Public perception though, at least of those still fuming (understandably) about the police dog attack, is often the opposite. That it is may have to do with the fact that few downtown merchants, tavern owners, barkeeps and residents seem to know police officers on the force personally, and that the one they do know about has been a problem the city is trying to rid itself of through the courts.
So here’s a suggestion to the LPD, the premise being that word of mouth spreads rapidly in a small town, and rarely telegraphs positive actions, your daily service and commitment, but amplifies your worst mistakes, compromising your reputation and image. On behalf of those who have lived in Livingston for decades, or their entire lives, who work downtown or own businesses, those would offer some common sense and who question small town police officers employing body armor, tazers, and a police dog—get out of your vehicles and introduce yourselves personally to proprietors and managers, shake hands, develop rapport, cultivate positive relation-ships, emphasizing that we are all on the same side.
Most people complaining right now, and some of them are angry, knew or appreciated Glenn Farrell. They remember him and his walk throughs, because he apparently knew the value of personal interaction. Like him, apply the basics of life to your work, the basics of good relationships, and realize that people can fear and suspect those they do not know, especially when they are armed, escorting a police dog, and sometimes making caustic remarks (we are told) to people they have inadvertently wronged.
People are now afraid to speak up, they have said, for fear of being targeted. That is an impression among certain residents, and it is an impression that needs attention.
Remarks made by officers to the obviously innocent have been a problem—such as those allegedly made this summer, as they raided the wrong house, AR-15s drawn, then addressed their victims’ shock and trauma by saying they were lucky they did not send in the dog.
Police officers should be mindful that news travels fast in a small town (and online, see story this issue) and act accordingly, that making such remarks is unacceptable conduct for a peace officer, and that many see this not as an isolated incident but part of a pattern. Word should come from the top that such attitudes and comments are unacceptable and harmful to the police department and community as a whole.
In the case of Mark Demaline, the innocent cook attacked by the police dog, he told the Livingston Enterprise an officer told him he should be grateful the police saved him the cost of an ambulance. The remark was reportedly made while giving him a ride to the hospital, after the dog brutalized his upper thigh, as he was traumatized and bleeding in the patrol car.
Official denials aside, Dema-line’s account regarding the ambu-lance remark is the more credible. And we have heard other similar reports that do not reflect well on the department (in part being addressed by legal actions related to a problem officer). We do not, however, believe it fair to tarnish the LPD as a whole on the basis of these incidents.

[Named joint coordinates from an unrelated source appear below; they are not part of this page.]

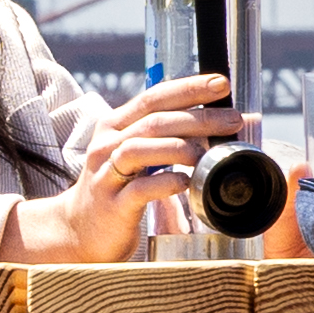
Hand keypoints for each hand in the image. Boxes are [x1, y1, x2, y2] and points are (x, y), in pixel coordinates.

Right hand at [13, 72, 237, 263]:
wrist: (80, 229)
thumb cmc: (119, 187)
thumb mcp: (139, 154)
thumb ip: (171, 136)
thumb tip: (225, 122)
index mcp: (115, 126)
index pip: (154, 98)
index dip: (188, 89)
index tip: (221, 83)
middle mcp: (108, 145)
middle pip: (153, 122)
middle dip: (197, 118)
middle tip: (233, 119)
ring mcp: (106, 174)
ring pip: (139, 149)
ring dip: (179, 147)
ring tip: (208, 154)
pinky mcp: (112, 205)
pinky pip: (138, 189)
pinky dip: (165, 182)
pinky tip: (186, 182)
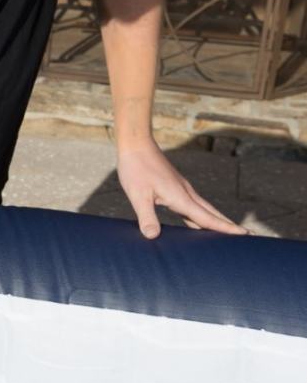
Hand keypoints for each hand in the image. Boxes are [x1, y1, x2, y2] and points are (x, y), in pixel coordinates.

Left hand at [116, 137, 248, 238]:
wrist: (137, 145)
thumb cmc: (136, 169)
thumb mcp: (138, 195)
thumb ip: (146, 216)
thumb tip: (153, 237)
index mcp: (181, 197)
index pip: (206, 217)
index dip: (224, 228)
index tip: (245, 234)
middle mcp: (186, 193)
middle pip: (211, 213)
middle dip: (228, 225)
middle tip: (247, 236)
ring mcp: (182, 189)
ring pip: (203, 209)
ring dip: (216, 220)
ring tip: (228, 232)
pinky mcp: (175, 187)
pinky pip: (193, 205)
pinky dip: (200, 216)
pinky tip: (197, 222)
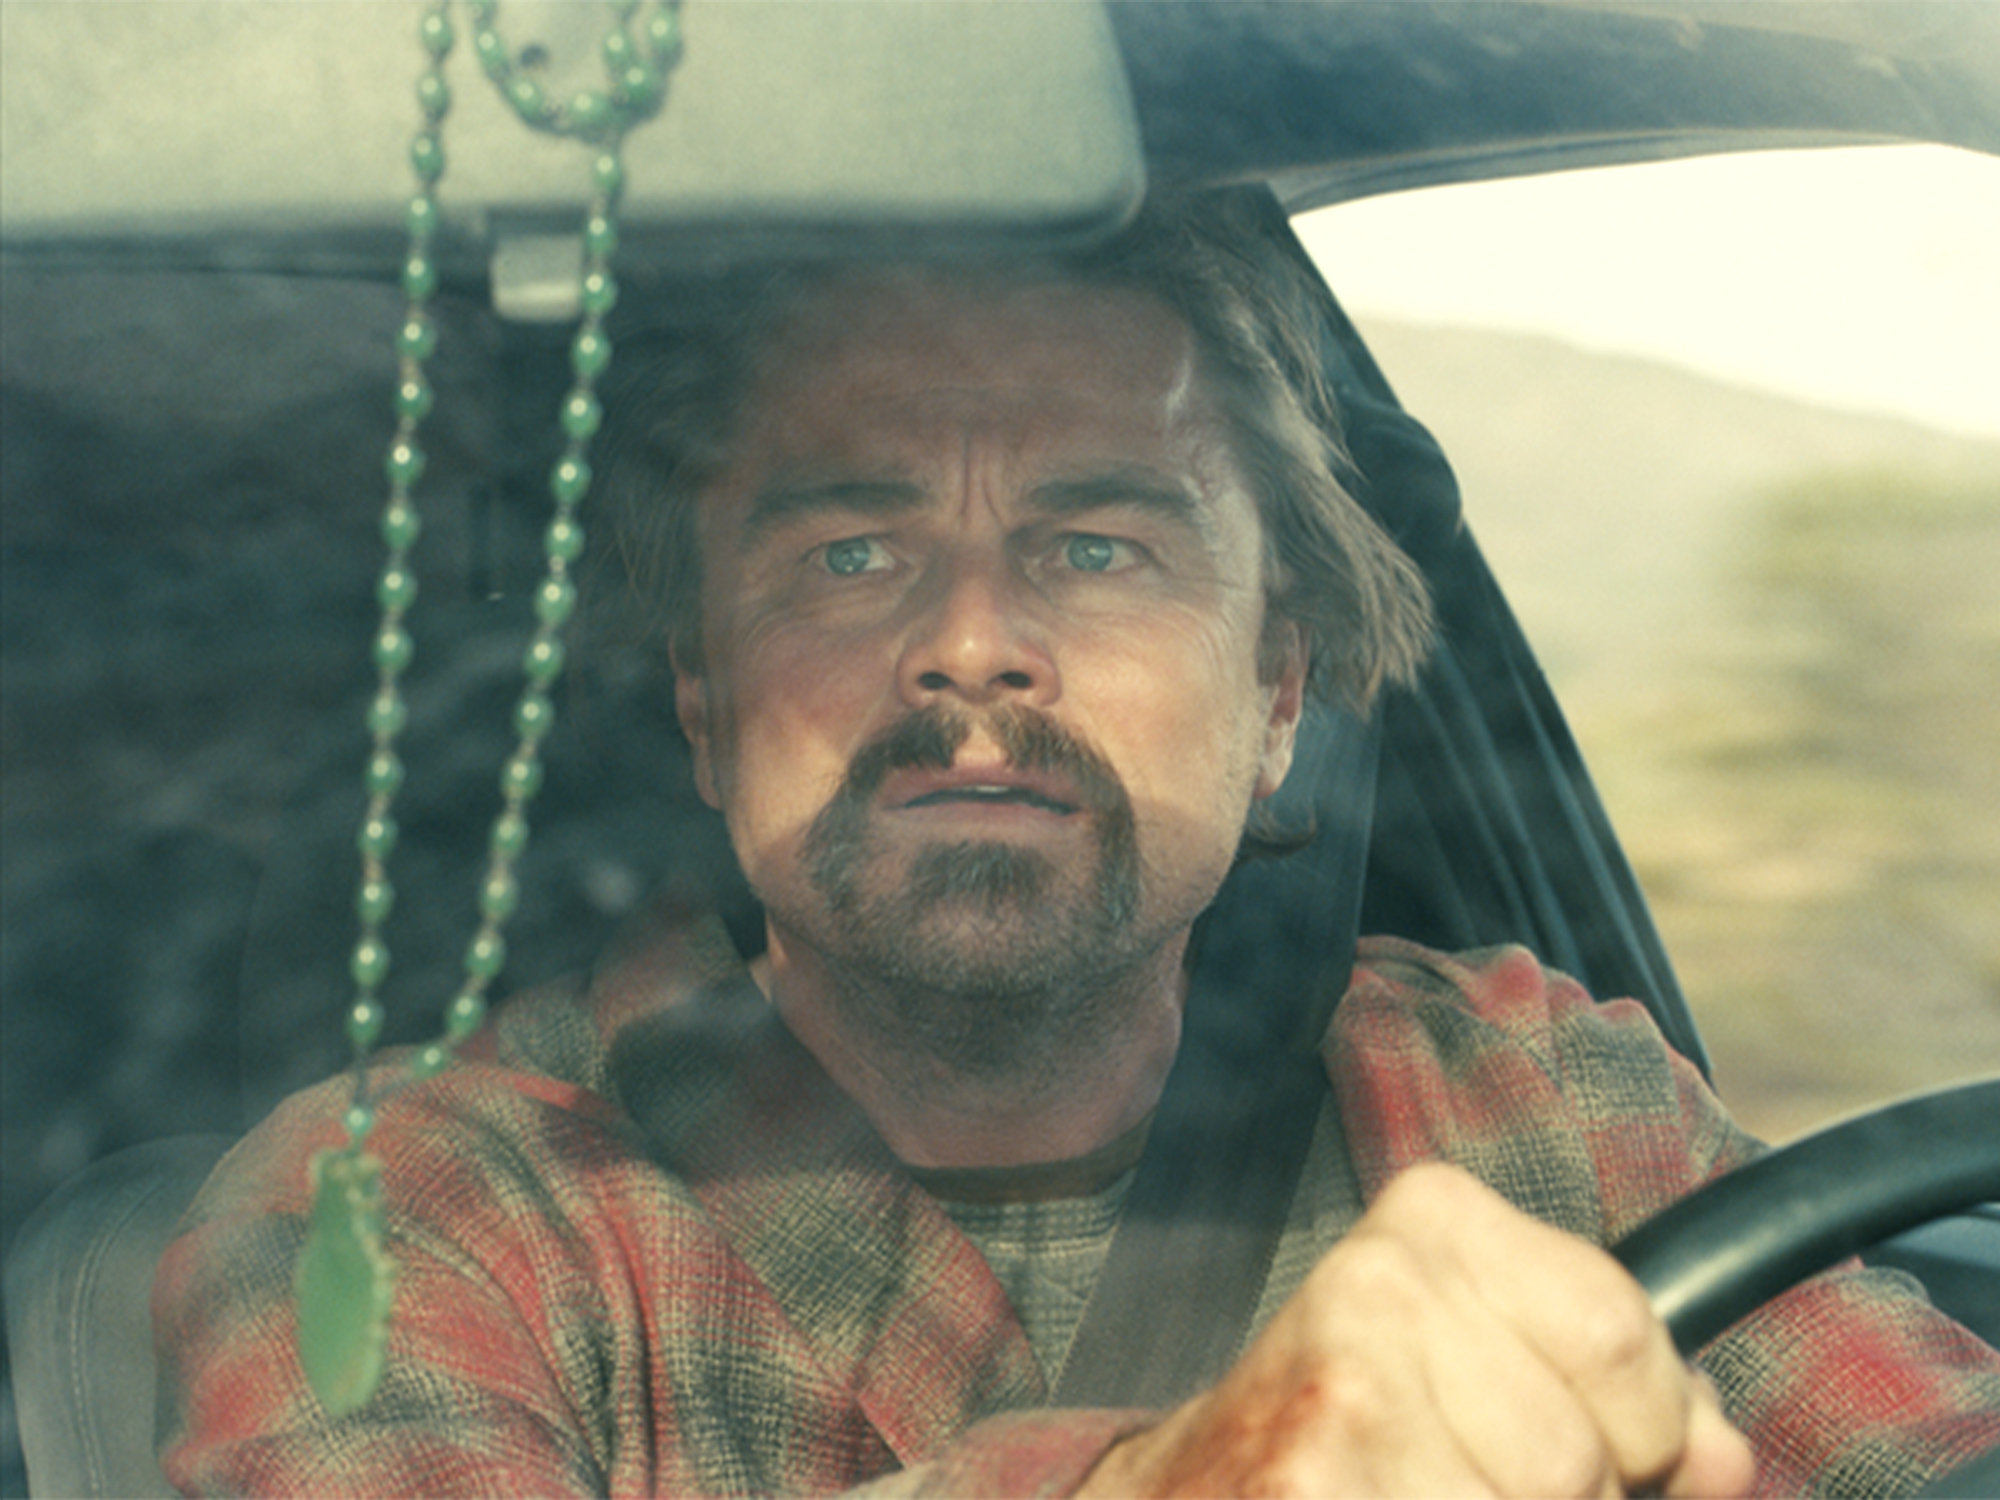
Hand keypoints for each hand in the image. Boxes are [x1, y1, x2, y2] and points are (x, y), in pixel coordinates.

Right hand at [1078, 1164, 1756, 1497]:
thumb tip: (1728, 1457)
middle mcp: (1376, 1290)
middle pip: (1580, 1461)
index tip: (1590, 1444)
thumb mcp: (1477, 1359)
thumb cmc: (1348, 1431)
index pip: (1622, 1331)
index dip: (1642, 1428)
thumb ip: (1619, 1390)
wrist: (1185, 1491)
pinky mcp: (1314, 1490)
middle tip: (1472, 1489)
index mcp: (1431, 1223)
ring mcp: (1339, 1404)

We suggest actions be taken on the part of the LPD to improve community relations, not through public relations (PR), but deliberate human interaction, as a matter of genuine intent, while at the same time forbidding unprofessional tendencies and exchanges. We, the people, after all, pay the price for police actions—salaries, benefits, pensions, and for pending lawsuits related to the two incidents cited above.
Given Chief Raney’s track record as a responsive public servant, this would be a good time for him to rigorously enforce policies that prevent both negative actions from tarnish-ing the force as a whole and taxpayers bearing the costs of expensive lawsuits.